Imagine I had a 16-bit system with 8 electron read noise. 400 and then 405. ADU. (Instead of 408…this is because it really should be just slightly higher than 101ADU in 14-bit ). 392-408 to 397-413. Delta of -11 to 21. But this spread of 30 is <8 (32) if it were 14-bit ADC.
Now imagine if that 16-bit has less full well capacity.
Since the 16-bit can capture has a lot less full well and “equal” read noise, it has worse dynamic range. That said the ability to capture some value in between 1 or 2 bits in 14-but could translate in more fine details (“tonality”?) in the absence of high dynamic range?
Once you get to about 1 LSB of dither, adding more precision and leaving the noise the same doesn’t do much:
Take a look at these:
Alan Dang says
I did a quick experiment with the 4-bit and 5-bit images from the low contrast scene.
I took the JPEGs into Lightroom. +100 Color NR (0 luminance NR). +100 Contrast
When I do that the 4bit quantization w/1-bit noise looks noisier than 5bit quant with 2-bit noise. Is that simply an artifact of the randomization seed?
I don’t think so. There appears to be some small improvement above 1 LSB dither. I have seen people say that 1.6 LSB is the end of that, but AFAIK, the tests are subjective, and I haven’t had the resources (or, frankly, the will) to run them.
Jean Pierre says
Technically it is possible to have a “correct” exposure. But, in real, all manufacturer want to have their own measure system and want to have the “old” version too for the people who came from negative system.
I do not know, why the manufacturer do not want to implement a correct measurement software!
Do they not want to, or are lazy to do it.
For RAW-shooter it is not so a great problem, can be fixed in post processing. But, for JPEG-shooter it is not easy to have a correct exposure measured from the camera software!!

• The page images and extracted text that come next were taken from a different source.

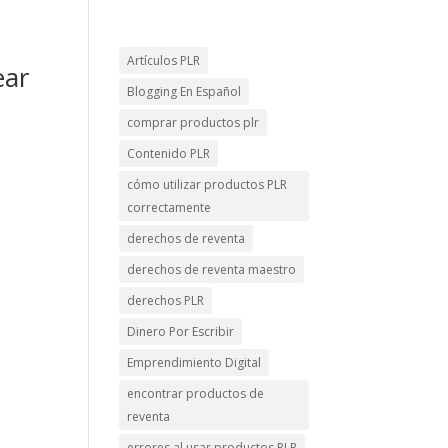
Artículos PLR
ear
Blogging En Español
comprar productos plr
Contenido PLR
cómo utilizar productos PLR
correctamente
derechos de reventa
derechos de reventa maestro
derechos PLR
Dinero Por Escribir
Emprendimiento Digital
encontrar productos de
reventa
errores al usar productos PLR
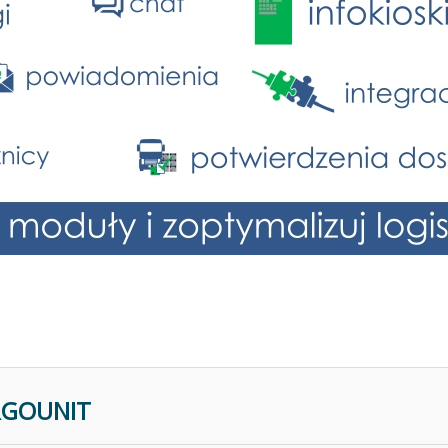
ARGOUNIT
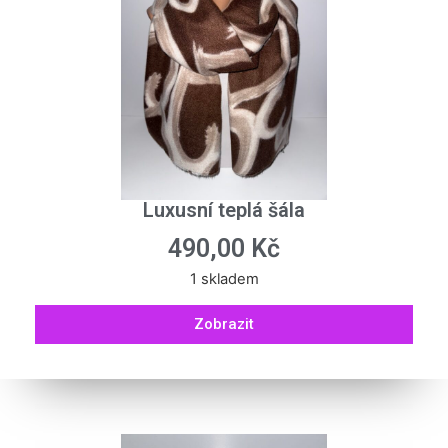
Luxusní teplá šála
490,00
Kč
1 skladem
Zobrazit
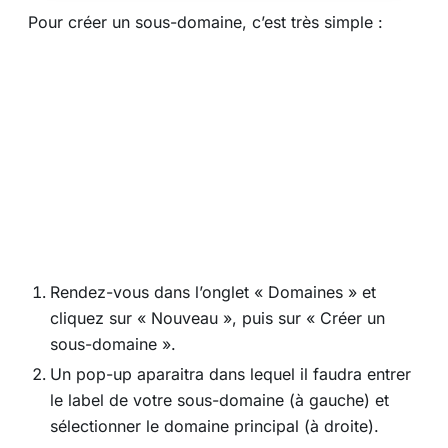
Pour créer un sous-domaine, c’est très simple :
Rendez-vous dans l’onglet « Domaines » et
cliquez sur « Nouveau », puis sur « Créer un
sous-domaine ».
Un pop-up aparaitra dans lequel il faudra entrer
le label de votre sous-domaine (à gauche) et
sélectionner le domaine principal (à droite).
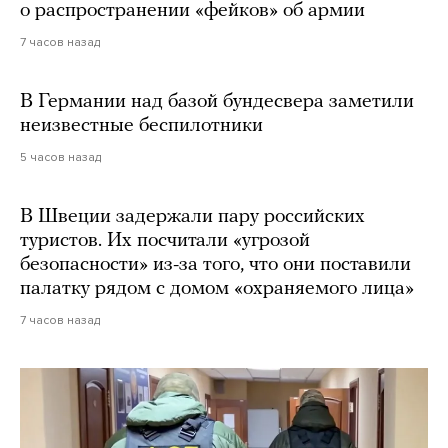
о распространении «фейков» об армии
7 часов назад
В Германии над базой бундесвера заметили
неизвестные беспилотники
5 часов назад
В Швеции задержали пару российских
туристов. Их посчитали «угрозой
безопасности» из-за того, что они поставили
палатку рядом с домом «охраняемого лица»
7 часов назад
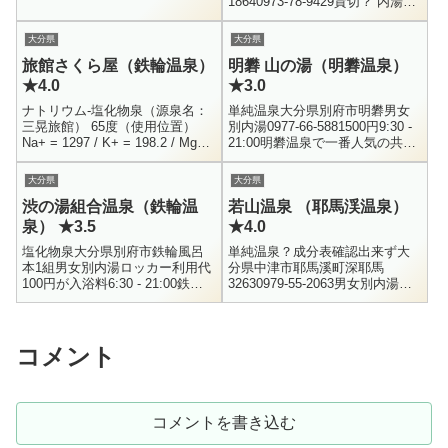
18640973-78-9429貸切？ 内湯
8:00 - 21:00前日...
×1300円10:00 ～ 16:00（要確
認）大分県の九重町にある宝泉
大分県
大分県
寺温泉にや...
旅館さくら屋（鉄輪温泉）
明礬 山の湯（明礬温泉）
★4.0
★3.0
ナトリウム-塩化物泉（源泉名：
単純温泉大分県別府市明礬男女
三晃旅館） 65度（使用位置）
別内湯0977-66-5881500円9:30 -
Na+ = 1297 / K+ = 198.2 / Mg++
21:00明礬温泉で一番人気の共同
= 3.5 / Ca++ = 29.7Cl- = 1942...
浴場、地蔵泉。白濁の硫黄泉が
張られているそうで、別府を訪
大分県
大分県
れる前から...
渋の湯組合温泉（鉄輪温
若山温泉 （耶馬渓温泉）
泉） ★3.5
★4.0
塩化物泉大分県別府市鉄輪風呂
単純温泉？成分表確認出来ず大
本1組男女別内湯ロッカー利用代
分県中津市耶馬溪町深耶馬
100円が入浴料6:30 - 21:00鉄輪
32630979-55-2063男女別内湯・
むし湯のすぐ隣にある共同浴場
混浴露天風呂大人 400円、 小人
です。私が利用した時間が夕食
200円11:00 ～ 20:00 （最終受付
後という事もあり、多く...
は...
コメント
コメントを書き込む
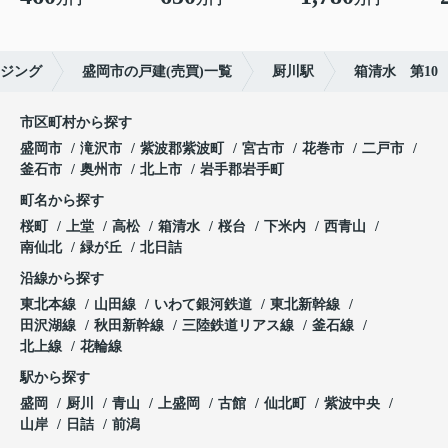
ウジング
盛岡市の戸建(売買)一覧
厨川駅
箱清水 第10
市区町村から探す
盛岡市
滝沢市
紫波郡紫波町
宮古市
花巻市
二戸市
釜石市
奥州市
北上市
岩手郡岩手町
町名から探す
桜町
上堂
高松
箱清水
桜台
下米内
西青山
南仙北
緑が丘
北日詰
沿線から探す
東北本線
山田線
いわて銀河鉄道
東北新幹線
田沢湖線
秋田新幹線
三陸鉄道リアス線
釜石線
北上線
花輪線
駅から探す
盛岡
厨川
青山
上盛岡
古館
仙北町
紫波中央
山岸
日詰
前潟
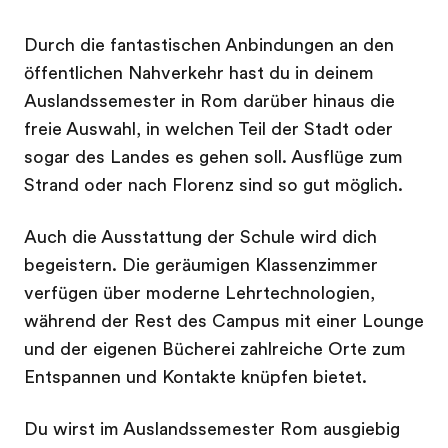
Durch die fantastischen Anbindungen an den
öffentlichen Nahverkehr hast du in deinem
Auslandssemester in Rom darüber hinaus die
freie Auswahl, in welchen Teil der Stadt oder
sogar des Landes es gehen soll. Ausflüge zum
Strand oder nach Florenz sind so gut möglich.
Auch die Ausstattung der Schule wird dich
begeistern. Die geräumigen Klassenzimmer
verfügen über moderne Lehrtechnologien,
während der Rest des Campus mit einer Lounge
und der eigenen Bücherei zahlreiche Orte zum
Entspannen und Kontakte knüpfen bietet.
Du wirst im Auslandssemester Rom ausgiebig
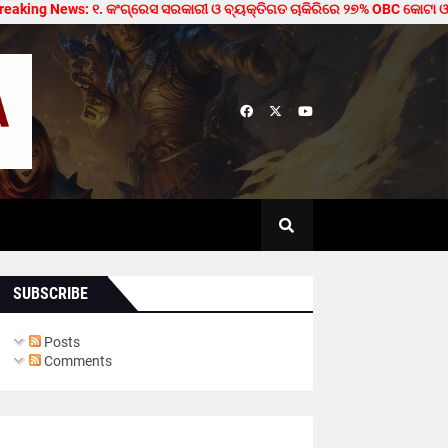
g News: ୧. କଂଗ୍ରେସ ସରକାରୀ ଓ ବ୍ୟକ୍ତିଗତ ଚାକିରିରେ ୨୭% OBC କୋଟା ଓ ମେଡିକାଲ/ଟ
SUBSCRIBE
Posts
Comments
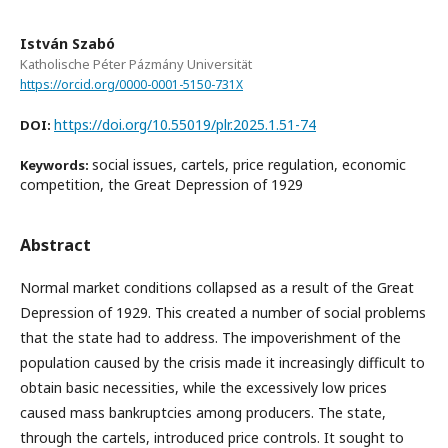
István Szabó
Katholische Péter Pázmány Universität
https://orcid.org/0000-0001-5150-731X
https://doi.org/10.55019/plr.2025.1.51-74
DOI:
social issues, cartels, price regulation, economic
Keywords:
competition, the Great Depression of 1929
Abstract
Normal market conditions collapsed as a result of the Great
Depression of 1929. This created a number of social problems
that the state had to address. The impoverishment of the
population caused by the crisis made it increasingly difficult to
obtain basic necessities, while the excessively low prices
caused mass bankruptcies among producers. The state,
through the cartels, introduced price controls. It sought to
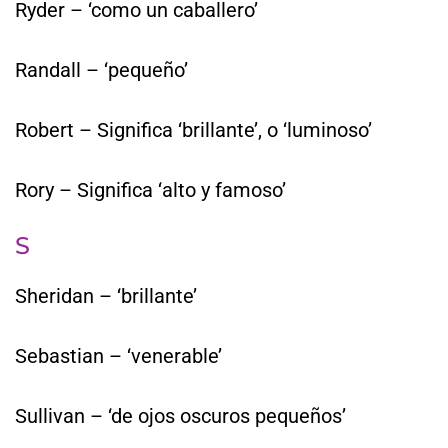
Ryder – ‘como un caballero’
Randall – ‘pequeño’
Robert – Significa ‘brillante’, o ‘luminoso’
Rory – Significa ‘alto y famoso’
S
Sheridan – ‘brillante’
Sebastian – ‘venerable’
Sullivan – ‘de ojos oscuros pequeños’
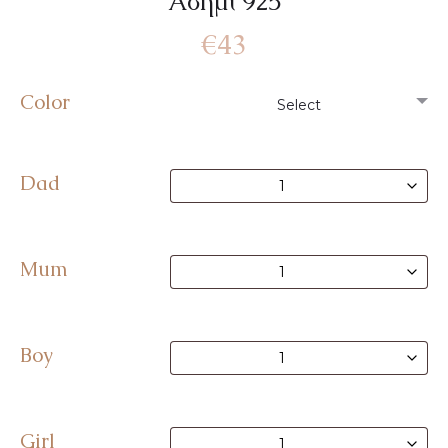
Ασήμι 925
€
43
Color
Dad
Mum
Boy
Girl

Maybe, in the future….. or never…..
It occurs to me that there is another reason, in addition to film’s toe and shoulder characteristics, why AA’s Zone values don’t work in modern digital cameras: veiling flare (if you’re a photographer), aka veiling glare (if you’re a lens designer), which serves to compress the dynamic range of the image field. The lenses of AA’s time had a lot more veiling flare than the modern multicoated lenses of today, so Zone I and Zone X were closer together when the light hit the film than they are now. This would also serve to emphasize the toe part of the H&D curve.